EXTRACT TO READ –
Build Boost.Python & Numpy in Windows

Posted by nielsb on Sunday, January 3, 2021

In this post, we look at how to build Boost.Python and Numpy. We look at it from a perspective where we want to use what we build as part of a bridge between SQL Server 2019 and Python. However, if you are not interested in SQL, the post should still give you some - hopefully - useful information.

Please note that I am a SQL dude, and my knowledge of Boost, Python and Numpy is limited at best. So take this post for what it is; the steps I took to successfully build Boost.Python and Numpy on a Windows box.

Background

In my post, Bring Your Own R & Python Runtimes to SQL Server Extensibility Framework I wrote about how we can use other R and Python runtimes in SQL Server Machine Learning Services than the ones that come “out of the box”. In the post, I wrote that if you want to bring a Python runtime other than version 3.7.x, (like 3.8, 3.9, etc.), you need to build your own bridge; a SQL Server Python language extension.

A language extension is a C++ dll acting as a bridge between SQL Server and an external runtime - in this case Python. To interact between C++ and Python you often use Boost, and for the SQL Server Python extension, Boost libraries are required.

Pre-reqs

What do we need to do this:

  • Python: I have Python 3.9.1 installed together with numpy.
  • Boost: well, that’s fairly obvious. I downloaded Boost 1.75.0 from Boost Downloads.
  • A C++ compiler, (a toolset in Boost speak). I use the compiler from Visual Studio 2019 - in Boost it is defined as msvc-14.2.

Obviously, if you want to use what we do here to build a Python SQL Server Language Extension, you need the source code for the language extensions and SQL Server. That will be covered in a future post.

Now, let’s get on with it.

Boost

Boost is a set of C++ libraries complementing the C++ standard libraries. The Boost libraries provide support for tasks and structures such as linear algebra, pseudorandom number generation, multithreading, image processing, regular expressions, and unit testing.

Boost also allows us to interact between C++ and Python, via Boost.Python. In the Python extension, Boost is used - among other things - to interact with the runtime, execute scripts as well as to interact with numpy.

TASKS –
(a) Decide whether each statement agrees with the post on building Boost.Python, answering yes or no and quoting the words of the post that settle it.
(i) The author downloaded Boost 1.75.0.
(ii) A language extension is a Python module that bridges SQL Server and an external runtime.
(iii) Getting the source code for the language extensions is covered in this post.
(b) Answer these questions from the post on building Boost.Python.
(i) Which Python version does the author have installed?
(ii) What name does Boost use for the Visual Studio 2019 compiler?
(iii) On what date was the post published?

Entries taken from a collection
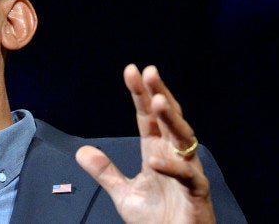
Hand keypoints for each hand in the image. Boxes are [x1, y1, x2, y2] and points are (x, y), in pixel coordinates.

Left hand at [76, 64, 214, 223]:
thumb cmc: (157, 219)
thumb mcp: (125, 193)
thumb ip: (106, 171)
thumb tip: (81, 151)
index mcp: (156, 151)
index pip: (147, 117)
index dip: (140, 94)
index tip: (131, 70)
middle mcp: (174, 156)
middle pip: (168, 119)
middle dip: (159, 94)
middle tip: (150, 72)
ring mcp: (188, 171)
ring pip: (183, 139)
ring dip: (171, 120)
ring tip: (158, 101)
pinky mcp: (197, 192)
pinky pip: (187, 175)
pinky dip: (173, 167)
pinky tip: (156, 158)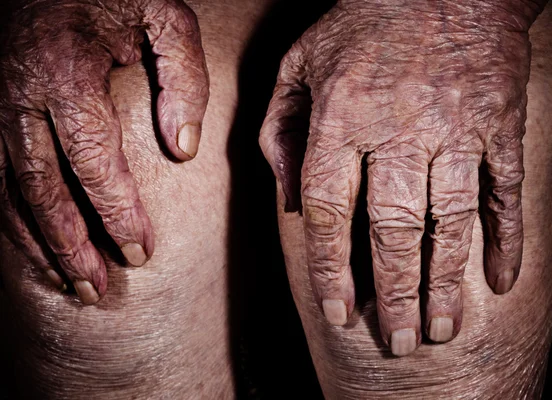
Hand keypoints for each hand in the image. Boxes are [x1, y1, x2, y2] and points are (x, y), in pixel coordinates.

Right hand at [0, 0, 208, 303]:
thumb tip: (185, 149)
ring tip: (70, 284)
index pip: (92, 159)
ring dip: (39, 243)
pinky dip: (15, 219)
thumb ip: (182, 78)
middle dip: (70, 244)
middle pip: (42, 187)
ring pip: (10, 190)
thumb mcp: (164, 17)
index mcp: (65, 71)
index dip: (116, 211)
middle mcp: (21, 94)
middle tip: (97, 289)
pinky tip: (38, 248)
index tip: (140, 252)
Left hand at [260, 0, 544, 354]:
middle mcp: (397, 129)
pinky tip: (502, 281)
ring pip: (451, 221)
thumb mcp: (298, 64)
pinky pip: (505, 190)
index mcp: (339, 118)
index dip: (330, 267)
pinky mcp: (501, 123)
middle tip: (397, 341)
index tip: (340, 311)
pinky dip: (508, 238)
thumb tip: (283, 202)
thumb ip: (278, 131)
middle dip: (394, 293)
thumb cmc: (363, 22)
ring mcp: (456, 127)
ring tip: (441, 328)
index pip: (326, 210)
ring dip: (446, 281)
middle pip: (392, 228)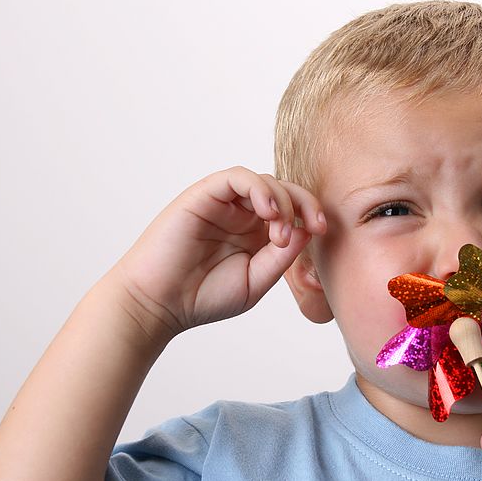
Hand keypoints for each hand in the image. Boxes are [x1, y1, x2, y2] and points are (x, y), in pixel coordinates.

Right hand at [110, 166, 325, 340]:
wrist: (158, 303)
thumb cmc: (201, 297)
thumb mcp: (255, 281)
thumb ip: (281, 257)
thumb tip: (305, 230)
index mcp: (255, 234)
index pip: (293, 211)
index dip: (312, 214)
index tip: (322, 231)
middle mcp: (241, 214)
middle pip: (284, 190)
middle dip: (305, 203)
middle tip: (314, 225)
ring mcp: (222, 203)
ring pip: (264, 181)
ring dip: (282, 199)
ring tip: (279, 230)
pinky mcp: (204, 195)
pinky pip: (237, 177)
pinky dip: (258, 187)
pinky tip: (268, 211)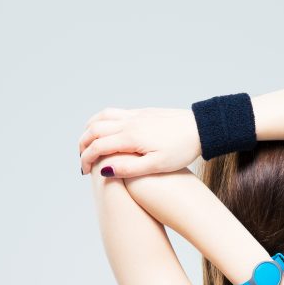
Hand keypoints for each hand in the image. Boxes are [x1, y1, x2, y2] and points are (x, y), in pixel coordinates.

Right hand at [78, 107, 200, 176]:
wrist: (201, 129)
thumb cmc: (182, 150)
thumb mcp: (157, 165)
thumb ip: (129, 169)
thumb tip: (104, 170)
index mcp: (131, 136)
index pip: (98, 146)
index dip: (86, 159)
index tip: (84, 172)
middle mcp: (130, 122)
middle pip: (94, 129)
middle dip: (83, 144)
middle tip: (82, 160)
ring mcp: (136, 114)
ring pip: (102, 116)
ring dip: (89, 129)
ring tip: (88, 144)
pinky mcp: (143, 112)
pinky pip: (114, 112)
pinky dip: (102, 121)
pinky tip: (107, 132)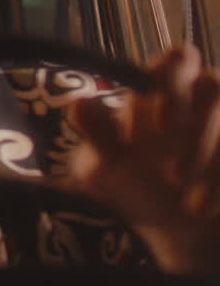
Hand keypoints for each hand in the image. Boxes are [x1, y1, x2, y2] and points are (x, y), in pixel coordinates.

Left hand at [70, 44, 219, 274]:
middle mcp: (204, 96)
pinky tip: (206, 207)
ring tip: (191, 204)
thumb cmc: (131, 182)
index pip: (179, 60)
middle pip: (214, 85)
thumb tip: (80, 103)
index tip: (161, 123)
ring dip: (213, 163)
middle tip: (174, 173)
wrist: (170, 225)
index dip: (174, 81)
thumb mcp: (104, 165)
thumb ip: (96, 133)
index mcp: (164, 89)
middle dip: (197, 130)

SOLUTIONS BY TASK –
(a)
(i) Yes: "I downloaded Boost 1.75.0 from Boost Downloads."
(ii) No: "A language extension is a C++ dll acting as a bridge between SQL Server and an external runtime"
(iii) No: "That will be covered in a future post."

(b)
(i) Python 3.9.1
(ii) msvc-14.2
(iii) Sunday, January 3, 2021